STATED GOAL -
Rewrite the lines below, changing every "photo" to "image" and keeping everything else the same. Leave the pictures out of your version.

***

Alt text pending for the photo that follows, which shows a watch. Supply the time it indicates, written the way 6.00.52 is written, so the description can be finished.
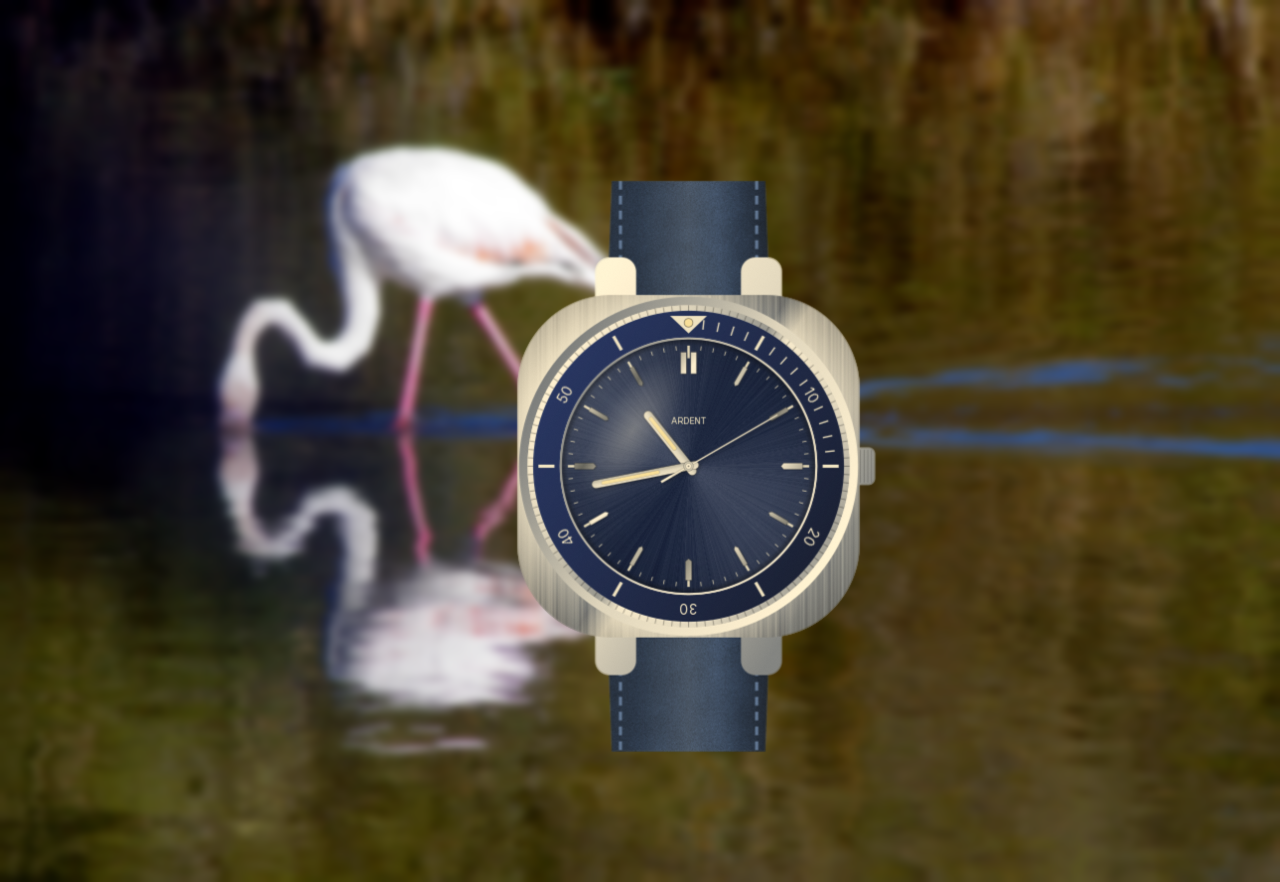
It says 10.43.10
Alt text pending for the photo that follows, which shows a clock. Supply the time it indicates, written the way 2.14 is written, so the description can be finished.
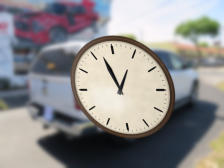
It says 12.57
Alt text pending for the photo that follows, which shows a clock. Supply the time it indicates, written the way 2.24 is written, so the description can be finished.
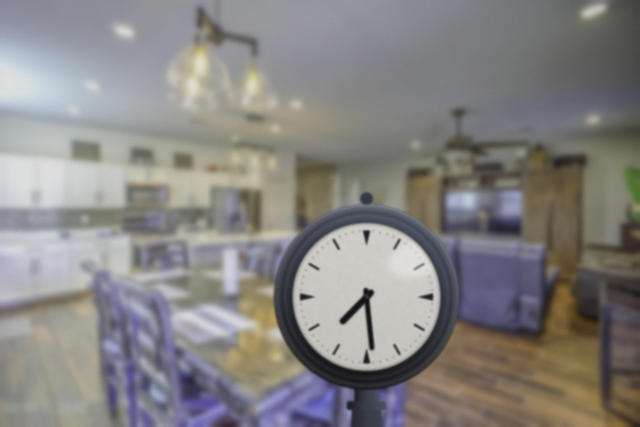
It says 7.29
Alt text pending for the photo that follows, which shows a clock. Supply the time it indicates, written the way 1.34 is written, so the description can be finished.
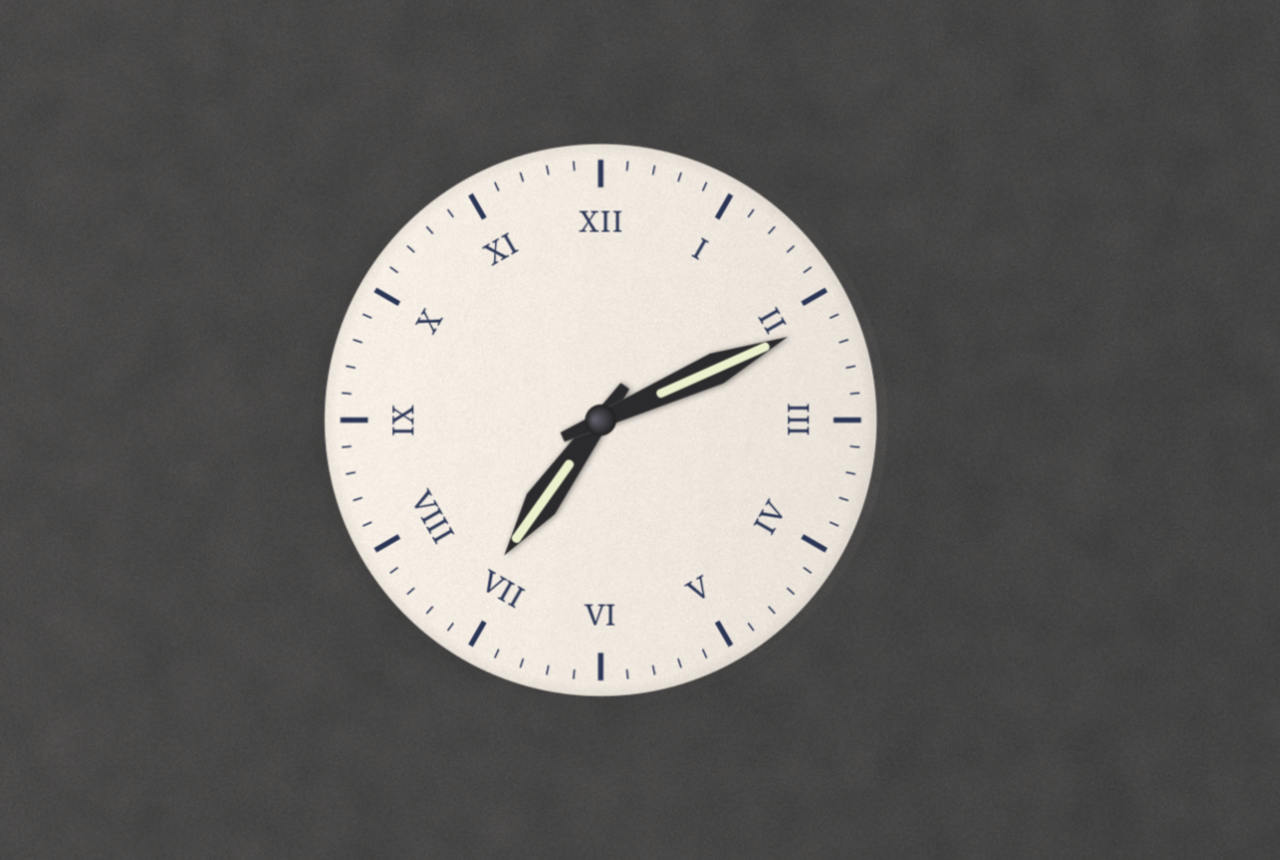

***

THE ANSWER -
Alt text pending for the image that follows, which shows a watch. Supply the time it indicates, written the way 6.00.52 is written, so the description can be finished.
It says 10.43.10
Alt text pending for the image that follows, which shows a clock. Supply the time it indicates, written the way 2.14 is written, so the description can be finished.
It says 12.57
Alt text pending for the image that follows, which shows a clock. Supply the time it indicates, written the way 2.24 is written, so the description can be finished.
It says 7.29
Alt text pending for the image that follows, which shows a clock. Supply the time it indicates, written the way 1.34 is written, so the description can be finished.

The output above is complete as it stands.